▶ **Task requirements**: In the article about Cole Lyle and his service dog, roughly how much did Kaya cost in total?

Cole Lyle, a 26-year-old veteran of the Afghanistan War, is working to combat the tragic effects of post-traumatic stress disorder (PTSD), a mental health condition triggered by experiencing a terrifying event, such as war. With his service dog, Kaya, at his side, Lyle is working to pass legislation that would provide veterans with PTSD easier access to service dogs.
Despite Lyle’s busy schedule collaborating with members of Congress, Kaya’s care is still of utmost importance. In support of Lyle’s efforts to provide veterans with PTSD easier access to service dogs, the Texas A&M College of Veterinary Medicine & Biomedical Sciences (CVM) is providing Kaya’s care free of cost. Although Kaya has changed Lyle’s life for the better, service dogs are not provided by the U.S. Department of Veterans Affairs (VA) for veterans with PTSD. But, Lyle is hopeful for a change.
“The VA does not provide service dogs for veterans to specifically combat symptoms of post-traumatic stress,” Lyle said. “I am trying to change that via H.R. 4764, which is the Puppies Assisting Wounded Servicemembers (PAWS) Act.”
Motivated by his own experience with PTSD and the tragic deaths of peers suffering from the condition, Lyle has been pursuing the PAWS Act for over two years. Lyle, like some veterans, did not find relief from traditional treatments, such as medication and counseling sessions.
“When I got out of the military I was 22 years old, and I tried to utilize the VA system,” Lyle explained. “I took pills and even went to counseling, but my symptoms seemed to stagnate or get worse. Concurrent with getting out of the military, I had a couple friends commit suicide as a result of post-traumatic stress and I was also experiencing a divorce. I didn’t have the support system of my military family, I didn’t have a job, wasn’t in school, and I felt like I didn’t have a sense of purpose anymore. I was tired of feeling this way, so I took the proactive step of quitting pills and exploring other options.”
After bonding with Kaya, the relationship with his service dog positively changed Lyle’s life.
“There were days when I just didn’t want to get out of bed,” he said. “When Kaya came into my life, I felt responsible for her care. The responsibility of taking care of Kaya helped me regain a sense of purpose, which is something pills could not do for me.”
In addition, Kaya’s special training—which includes waking Lyle up from nightmares and responding to anxiety attacks, if needed—gave him hope that service dogs could be the solution for veterans who do not respond to traditional treatments for PTSD.
But after researching service dogs, Lyle found that the VA does not readily provide them for veterans suffering from PTSD, citing a lack of evidence that service dogs help relieve PTSD symptoms. “The VA claimed there was a lack of empirical evidence to support that dogs specifically trained to combat PTSD symptoms were viable,” Lyle said. “I thought that was a lackluster response, because anybody that has ever owned a dog could tell you that they are therapeutic.”
Determined to find relief from his condition, Lyle bought Kaya from a breeder and paid for her training. Kaya’s total cost, including initial shots and training, was roughly $10,000. The expense was paid out-of-pocket by Lyle.
“Service dogs are specifically trained to do certain things, such as wake somebody up from a nightmare and assist with anxiety attacks,” Lyle said. “The temperament, the specific training, and the cost to pay the people who train the dog, are all factors to consider when pricing a service dog. The average cost is probably closer to $20,000.”

▶ **Information given**:

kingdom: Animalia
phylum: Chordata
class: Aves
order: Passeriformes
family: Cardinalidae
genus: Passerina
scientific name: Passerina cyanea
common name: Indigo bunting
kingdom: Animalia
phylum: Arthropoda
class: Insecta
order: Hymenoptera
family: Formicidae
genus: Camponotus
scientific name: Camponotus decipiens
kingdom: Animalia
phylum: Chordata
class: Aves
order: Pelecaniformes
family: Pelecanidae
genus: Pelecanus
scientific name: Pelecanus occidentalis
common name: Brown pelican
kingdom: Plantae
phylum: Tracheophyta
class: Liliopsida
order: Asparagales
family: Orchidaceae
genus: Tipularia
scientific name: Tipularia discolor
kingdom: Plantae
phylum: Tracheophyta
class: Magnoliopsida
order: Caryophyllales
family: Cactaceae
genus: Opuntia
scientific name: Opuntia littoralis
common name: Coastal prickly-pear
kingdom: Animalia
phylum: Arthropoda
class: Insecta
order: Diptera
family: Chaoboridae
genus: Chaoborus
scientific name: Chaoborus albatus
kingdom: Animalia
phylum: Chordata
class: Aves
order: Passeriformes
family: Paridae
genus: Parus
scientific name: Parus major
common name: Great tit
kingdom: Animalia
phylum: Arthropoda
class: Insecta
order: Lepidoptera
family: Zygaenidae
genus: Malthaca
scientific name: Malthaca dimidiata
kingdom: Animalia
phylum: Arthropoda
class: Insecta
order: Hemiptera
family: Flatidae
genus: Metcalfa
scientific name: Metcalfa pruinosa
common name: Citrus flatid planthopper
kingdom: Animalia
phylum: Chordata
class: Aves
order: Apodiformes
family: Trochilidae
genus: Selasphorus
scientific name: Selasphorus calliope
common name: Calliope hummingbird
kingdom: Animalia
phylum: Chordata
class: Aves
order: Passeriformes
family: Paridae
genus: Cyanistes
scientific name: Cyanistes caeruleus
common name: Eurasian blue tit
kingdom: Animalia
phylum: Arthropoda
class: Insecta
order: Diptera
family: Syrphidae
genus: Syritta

▶ **Exercise response**: Roughly $10,000, including her initial shots and training.